- _YOUR OBJECTIVE_
Rewrite the lines of the material below, replacing every occurrence of "Wall Hanging" with "Tapestry" and leaving everything else unchanged. Leave the pictures out of your answer.

━━━ DATA TO EXAMINE

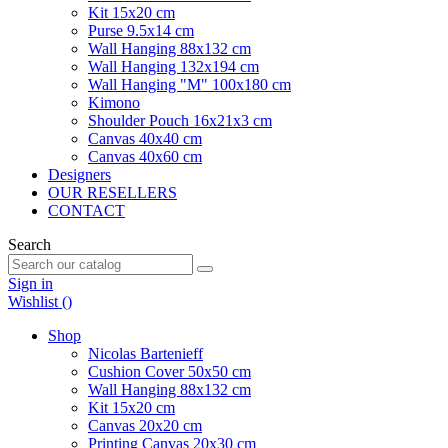
Kit 15x20 cm
Purse 9.5x14 cm
Wall Hanging 88x132 cm
Wall Hanging 132x194 cm
Wall Hanging "M" 100x180 cm
Kimono
Shoulder Pouch 16x21x3 cm
Canvas 40x40 cm
Canvas 40x60 cm
Designers
OUR RESELLERS
CONTACT
Search
Sign in
Wishlist (
)
Shop
Nicolas Bartenieff
Cushion Cover 50x50 cm
Wall Hanging 88x132 cm
Kit 15x20 cm
Canvas 20x20 cm
Printing Canvas 20x30 cm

━━━━━━

- _YOUR SOLUTION_
Kit 15x20 cm
Purse 9.5x14 cm
Tapestry 88x132 cm
Tapestry 132x194 cm
Tapestry "M" 100x180 cm
Kimono
Shoulder Pouch 16x21x3 cm
Canvas 40x40 cm
Canvas 40x60 cm
Designers
OUR RESELLERS
CONTACT
Search
Sign in
Wishlist (
)
Shop
Nicolas Bartenieff
Cushion Cover 50x50 cm
Tapestry 88x132 cm
Kit 15x20 cm
Canvas 20x20 cm
Printing Canvas 20x30 cm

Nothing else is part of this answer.